- Opening Delimiter -

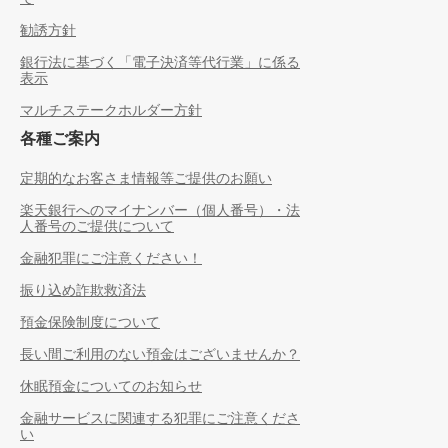
勧誘方針
銀行法に基づく「電子決済等代行業」に係る
表示
マルチステークホルダー方針
各種ご案内
定期的なお客さま情報等ご提供のお願い
楽天銀行へのマイナンバー（個人番号）・法
人番号のご提供について
金融犯罪にご注意ください！
振り込め詐欺救済法
預金保険制度について
長い間ご利用のない預金はございませんか？
休眠預金についてのお知らせ
金融サービスに関連する犯罪にご注意くださ
い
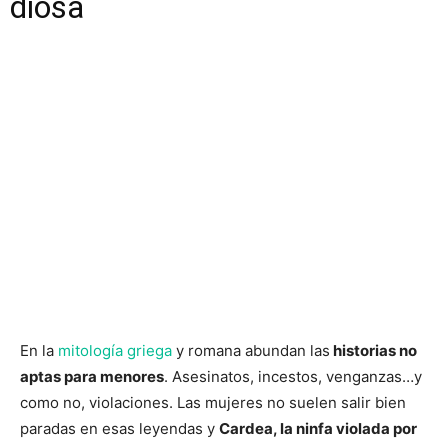
diosa
En la
mitología griega
y romana abundan las
historias no
aptas para menores
. Asesinatos, incestos, venganzas…y
como no, violaciones. Las mujeres no suelen salir bien
paradas en esas leyendas y
Cardea, la ninfa violada por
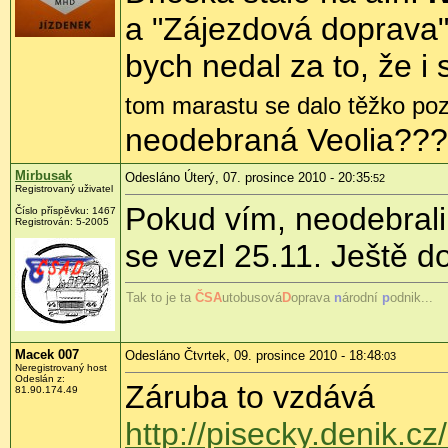
a "Zájezdová doprava".
bych nedal za to, že i
tom marastu se dalo těžko pozn
neodebraná Veolia???
Mirbusak
Odesláno Úterý, 07. prosince 2010 - 20:35
:52
Registrovaný uživatel
Pokud vím, neodebrali 
Číslo příspěvku:
1467
Registrován:
5-2005
se vezl 25.11. Ještě do
Tak to je ta
ČS
A
utobusová
D
oprava
n
árodní
p
odnik...
Macek 007
Odesláno Čtvrtek, 09. prosince 2010 - 18:48
:03
Neregistrovaný host
Odeslán z:
Záruba to vzdává
81.90.174.49
http://pisecky.denik.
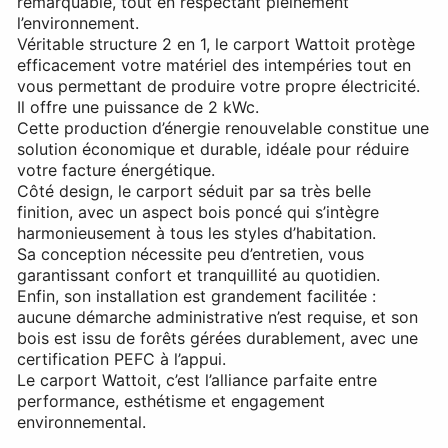
remarquable, tout en respectant pleinement
l’environnement.
Véritable structure 2 en 1, le carport Wattoit protège
efficacement votre matériel des intempéries tout en
vous permettant de produire votre propre électricité.
Il offre une puissance de 2 kWc.
Cette production d’énergie renouvelable constitue une
solution économique et durable, idéale pour réduire
votre facture énergétique.
Côté design, le carport séduit par sa très belle
finition, avec un aspect bois poncé qui s’intègre
harmonieusement à tous les styles d’habitation.
Sa conception nécessite peu d’entretien, vous
garantissant confort et tranquillité au quotidien.
Enfin, son installation est grandement facilitée :
aucune démarche administrative n’est requise, et son
bois est issu de forêts gérées durablement, avec une
certification PEFC à l’appui.
Le carport Wattoit, c’est l’alliance parfaite entre
performance, esthétisme et engagement
environnemental.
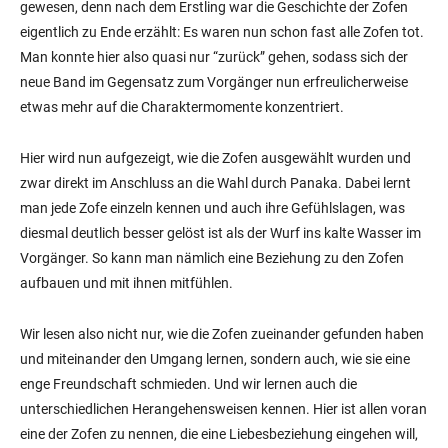
gewesen, denn nach dem Erstling war die Geschichte der Zofen
eigentlich zu Ende erzählt: Es waren nun schon fast alle Zofen tot.
Man konnte hier also quasi nur “zurück” gehen, sodass sich der
neue Band im Gegensatz zum Vorgänger nun erfreulicherweise
etwas mehr auf die Charaktermomente konzentriert.
Hier wird nun aufgezeigt, wie die Zofen ausgewählt wurden und
zwar direkt im Anschluss an die Wahl durch Panaka. Dabei lernt
man jede Zofe einzeln kennen und auch ihre Gefühlslagen, was
diesmal deutlich besser gelöst ist als der Wurf ins kalte Wasser im
Vorgänger. So kann man nämlich eine Beziehung zu den Zofen
aufbauen und mit ihnen mitfühlen.
Wir lesen also nicht nur, wie die Zofen zueinander gefunden haben
und miteinander den Umgang lernen, sondern auch, wie sie eine
enge Freundschaft schmieden. Und wir lernen auch die
unterschiedlichen Herangehensweisen kennen. Hier ist allen voran
eine der Zofen zu nennen, die eine Liebesbeziehung eingehen will,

- Closing Delimiter -

## Required work
Recast the item text as a JSON list of strings, one string per line with blank lines left out, starting at the line that contains "gewesen, denn nach" and ending after the line that contains "Vorgänger. So kann".

## Result
[
  "gewesen, denn nach dem Erstling war die Geschichte der Zofen",
  "eigentlich zu Ende erzählt: Es waren nun schon fast alle Zofen tot.",
  "Man konnte hier also quasi nur “zurück” gehen, sodass sich der",
  "neue Band im Gegensatz zum Vorgänger nun erfreulicherweise",
  "etwas mehr auf die Charaktermomente konzentriert.",
  "Hier wird nun aufgezeigt, wie die Zofen ausgewählt wurden und",
  "zwar direkt im Anschluss an die Wahl durch Panaka. Dabei lernt",
  "man jede Zofe einzeln kennen und auch ihre Gefühlslagen, was",
  "diesmal deutlich besser gelöst ist als der Wurf ins kalte Wasser im",
  "Vorgänger. So kann man nämlich eine Beziehung zu den Zofen"
]